(Stored items)

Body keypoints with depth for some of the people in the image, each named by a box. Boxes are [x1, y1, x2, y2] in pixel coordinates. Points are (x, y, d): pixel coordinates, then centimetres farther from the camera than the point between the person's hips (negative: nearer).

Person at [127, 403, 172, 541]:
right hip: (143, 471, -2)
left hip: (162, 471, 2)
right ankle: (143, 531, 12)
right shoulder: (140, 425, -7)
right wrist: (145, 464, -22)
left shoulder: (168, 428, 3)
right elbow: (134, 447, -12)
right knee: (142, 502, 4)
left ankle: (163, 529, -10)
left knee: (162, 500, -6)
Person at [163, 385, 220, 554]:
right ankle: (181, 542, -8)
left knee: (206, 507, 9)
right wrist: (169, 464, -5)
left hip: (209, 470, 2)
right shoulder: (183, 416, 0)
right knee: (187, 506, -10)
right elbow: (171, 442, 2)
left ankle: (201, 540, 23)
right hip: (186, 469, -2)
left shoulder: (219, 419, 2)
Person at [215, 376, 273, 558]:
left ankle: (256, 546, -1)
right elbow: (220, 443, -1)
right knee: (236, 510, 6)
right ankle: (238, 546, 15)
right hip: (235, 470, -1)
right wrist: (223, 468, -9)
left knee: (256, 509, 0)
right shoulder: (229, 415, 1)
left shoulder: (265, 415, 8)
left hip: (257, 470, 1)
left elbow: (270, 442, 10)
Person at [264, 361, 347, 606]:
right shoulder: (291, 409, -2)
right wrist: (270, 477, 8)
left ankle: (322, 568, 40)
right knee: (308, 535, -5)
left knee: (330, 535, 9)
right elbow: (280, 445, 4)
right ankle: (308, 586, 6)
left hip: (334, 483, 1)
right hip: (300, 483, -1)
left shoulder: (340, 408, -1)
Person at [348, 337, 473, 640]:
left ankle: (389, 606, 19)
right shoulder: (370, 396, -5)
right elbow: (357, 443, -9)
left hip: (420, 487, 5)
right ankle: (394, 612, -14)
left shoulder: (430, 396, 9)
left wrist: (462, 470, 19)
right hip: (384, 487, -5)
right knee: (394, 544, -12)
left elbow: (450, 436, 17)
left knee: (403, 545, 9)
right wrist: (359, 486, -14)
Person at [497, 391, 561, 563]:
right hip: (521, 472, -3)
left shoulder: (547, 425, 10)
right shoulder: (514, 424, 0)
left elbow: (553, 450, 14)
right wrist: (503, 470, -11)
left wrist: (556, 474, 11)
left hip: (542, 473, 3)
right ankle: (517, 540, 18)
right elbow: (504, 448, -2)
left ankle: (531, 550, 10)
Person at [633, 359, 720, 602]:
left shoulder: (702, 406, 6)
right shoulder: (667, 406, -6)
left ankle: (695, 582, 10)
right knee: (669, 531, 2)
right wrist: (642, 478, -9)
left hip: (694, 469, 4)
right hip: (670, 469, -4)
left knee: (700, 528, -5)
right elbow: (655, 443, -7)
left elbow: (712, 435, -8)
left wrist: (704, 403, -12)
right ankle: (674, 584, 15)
--
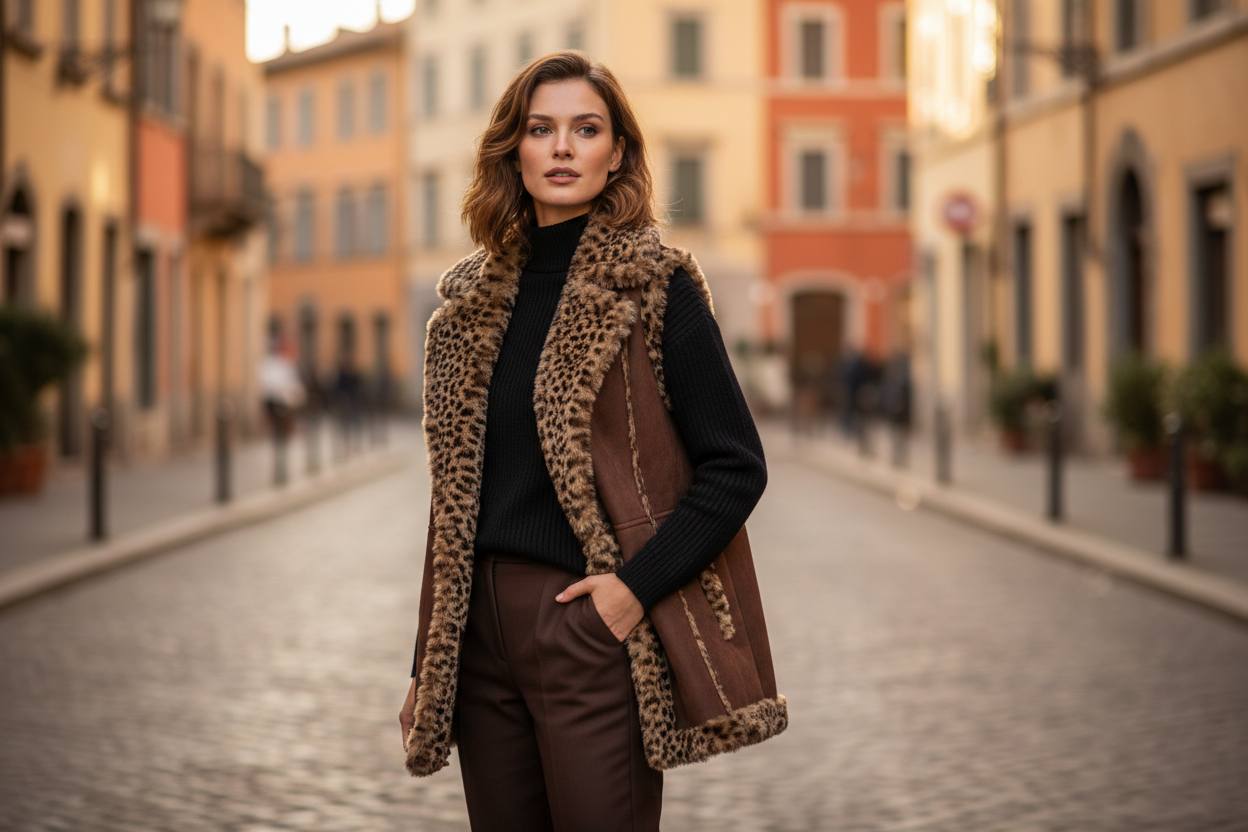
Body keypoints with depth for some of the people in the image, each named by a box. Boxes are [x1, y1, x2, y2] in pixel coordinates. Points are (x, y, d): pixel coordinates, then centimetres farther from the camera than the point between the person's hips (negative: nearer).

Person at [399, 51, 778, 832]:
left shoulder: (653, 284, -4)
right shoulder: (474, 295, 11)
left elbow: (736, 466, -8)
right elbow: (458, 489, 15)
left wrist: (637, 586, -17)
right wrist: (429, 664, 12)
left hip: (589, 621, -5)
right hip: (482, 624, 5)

■ **Problem**: Copy the lines of the data above exactly as written, beginning with the line containing "right hip: (670, 469, -4)" and ending with the line containing "right ankle: (674, 584, 15)", and leave out all other lines.

■ **Your solution**:
right hip: (670, 469, -4)
left knee: (700, 528, -5)
right elbow: (655, 443, -7)
left elbow: (712, 435, -8)
left wrist: (704, 403, -12)
right ankle: (674, 584, 15)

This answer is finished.